THE MARIJUANA wasn't helping the thought process, though it was a wonderful thing in its own right: mellowed out the experience, gave life to the stars.
Had to focus. Tactics. Strategy.
Blew a little smoke into the sky and watched the Big Dipper rolling by, watched the lightning bugs blinking out their passions, and Moonie thought, and thought, and finally plucked a flower out of the overgrown jumble of the backyard, and in the shaft of light that came out the bedroom window onto the lawn, plucked the petals one by one, letting God decide.
Johnstone, Flowers, Roman; Johnstone, Flowers, Roman…
The flower had quite a few petals, but offered only one conclusion.
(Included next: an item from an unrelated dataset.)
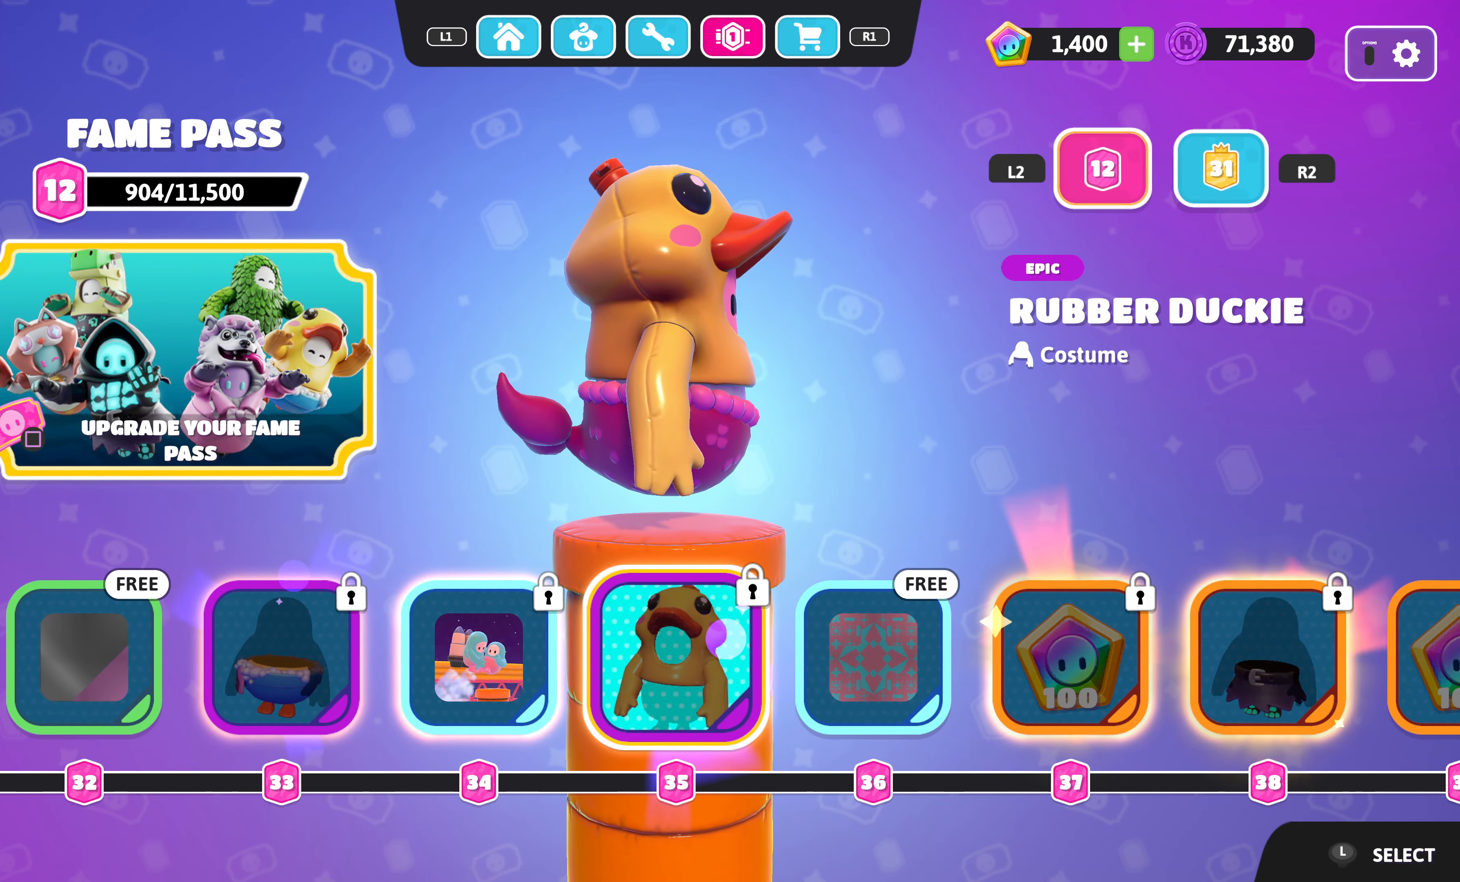
Gameplay with a controller (PlayStation layout); each line is a JSON object with the inputs held at the frame after it. "events" lists button and stick changes between this image and that frame as [ms after this image, input, new state], when the widget could be followed in between.
{"buttons": ["DPAD_RIGHT"], "left_stick": "center", "right_stick": "center", "events": [[267, "right_stick", "left"], [433, "right_stick", "center"], [500, "DPAD_RIGHT", "down"]]}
ROMAN SCHMIDT was sound asleep when the car pulled into the driveway, and that popped his eyes open. He was far enough out of town that, late at night, several times a year, somebody would use his driveway to turn around, and go back toward town.
The car headlights would sweep through the house, cutting across the bedroom shades, and that would pop him awake. When he was sheriff, lights like that usually meant somebody bringing bad news, and he'd never gotten over that instantly awake reaction.
But now he was an old man, and sleep didn't come that easy anymore. He treasured what he could get, and it pissed him off when he was unnecessarily poked out of a decent sleep.
Unlike most of the cars that did it, this one didn't turn around. It kept coming, and quickly, and he could tell by the crunch of tires on gravel that it had pulled into the parking place back by the kitchen door. He reached out, touched his clock: 1:30 in the morning.
Who in the hell?
His wife groaned and he said, "I'll go see," but she didn't say anything and he suspected she'd never really awakened. He reached into the bottom drawer of his bedside table, groped around, found the.357, held it next to his leg, and walked through the dark out to the back door in his shorts and T-shirt.
Knock at the door. Bad news. Bad news always knocks quietly. He thought of his son in Minneapolis, his daughters in Albert Lea and Santa Fe. God help him, he'd die of a heart attack if he looked out the window and saw a deputy standing there, looking grim. He'd die of a fuckin' heart attack…
Another knock. He snapped on the porch light, took in the familiar face, felt the fluttering of his heart, opened the door and asked, the anxiety riding right to the surface, "What happened?"
"This," said Moonie. The gun came up. Schmidt said, "No," and Moonie shot him in the heart.
GLORIA SCHMIDT screamed, "Rome! Rome!" and groped for the bedside light, and found it just in time to see the muzzle of the gun and the face behind it.
"Not you," she said.
Moonie shot her once in the forehead, and she flopped back on the bed, stone dead.
SCHMIDT WAS FLAT on his back, dead, but he'd still have eyes in the spirit world. Moonie closed the kitchen door to muffle the sound as much as possible, leaned sideways and fired two more shots, through Schmidt's half-open eyes, then opened the kitchen door again, and listened.
Crickets and frogs.
Nothing more. There was time to do this right.